Hanan Qassab Hassan (حنان قصاب حسن) (b. Damascus, January 1, 1952) is a prominent Syrian writer, theatre director and academic.

==Biography==
Hanan's father was the prominent lawyer and writer Najat Qassab Hassan. She holds a PhD in French literature from the University of Paris III. She is currently the dean of the Higher Institute of Dramatic Arts in Damascus and a professor of Art history at the University of Damascus. She also served as the general secretary of the 2008 Arab Capital of Culture festivity.
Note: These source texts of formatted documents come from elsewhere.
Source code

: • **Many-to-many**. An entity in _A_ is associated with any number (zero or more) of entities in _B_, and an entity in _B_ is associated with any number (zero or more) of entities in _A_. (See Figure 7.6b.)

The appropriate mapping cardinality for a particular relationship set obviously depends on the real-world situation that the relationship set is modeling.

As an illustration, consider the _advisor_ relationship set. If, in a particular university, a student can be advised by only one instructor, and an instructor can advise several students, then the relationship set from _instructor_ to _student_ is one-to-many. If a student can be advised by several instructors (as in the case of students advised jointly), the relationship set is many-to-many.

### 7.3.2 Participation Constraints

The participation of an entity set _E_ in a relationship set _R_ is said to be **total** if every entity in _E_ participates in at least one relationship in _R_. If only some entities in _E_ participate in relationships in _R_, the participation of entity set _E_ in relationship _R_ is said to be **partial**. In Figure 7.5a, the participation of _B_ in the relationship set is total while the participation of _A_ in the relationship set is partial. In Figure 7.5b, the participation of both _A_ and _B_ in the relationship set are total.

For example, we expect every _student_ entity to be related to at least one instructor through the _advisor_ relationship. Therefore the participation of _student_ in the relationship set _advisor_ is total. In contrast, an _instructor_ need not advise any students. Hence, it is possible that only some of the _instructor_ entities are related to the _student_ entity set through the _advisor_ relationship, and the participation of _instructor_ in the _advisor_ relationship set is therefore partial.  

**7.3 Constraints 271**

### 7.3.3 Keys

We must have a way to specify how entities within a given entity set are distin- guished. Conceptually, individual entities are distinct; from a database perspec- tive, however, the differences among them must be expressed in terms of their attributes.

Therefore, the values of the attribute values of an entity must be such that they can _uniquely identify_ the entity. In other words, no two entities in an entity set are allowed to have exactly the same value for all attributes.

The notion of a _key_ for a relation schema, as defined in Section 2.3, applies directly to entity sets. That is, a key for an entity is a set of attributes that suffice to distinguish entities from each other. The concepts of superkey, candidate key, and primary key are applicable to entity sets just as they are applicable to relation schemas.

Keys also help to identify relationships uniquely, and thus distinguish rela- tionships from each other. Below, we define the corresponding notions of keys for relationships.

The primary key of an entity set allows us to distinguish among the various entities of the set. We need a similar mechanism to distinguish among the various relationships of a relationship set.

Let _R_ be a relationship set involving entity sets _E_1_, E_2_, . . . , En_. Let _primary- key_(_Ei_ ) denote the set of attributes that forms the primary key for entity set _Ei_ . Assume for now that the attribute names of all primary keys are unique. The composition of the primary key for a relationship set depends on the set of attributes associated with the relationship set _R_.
Hassan has conducted many studies on drama, performing arts, plastic arts and culture and published in academic reviews and periodicals. She works as a consultant and co-ordinator for cultural activities for the Delegation of the European Commission in Syria and the French Cultural Center in Damascus. She is a member of the redaction committee for 2 reviews of drama and plastic arts, published by the Ministry of Culture in Syria. She is also a correspondent and writer for babelMed, a cultural website financed by the European Commission.

==Bibliography==
- Dictionary of Theater, Terms and Concepts of Drama and Performing Arts, Librairie du Liban Publishers, Beirut, Lebanon, 1997 (in collaboration with Marie Elias).
- Exercises about Improvisation and Text Analysis in Theater, Higher Institute of Dramatic Arts Publications, Ministry of Culture, Damascus, Syria, 1988 (in collaboration with Marie Elias).
- The portrait in the Arab culture, BAHITHAT, vol X, 2004–2005, Beirut, Lebanon.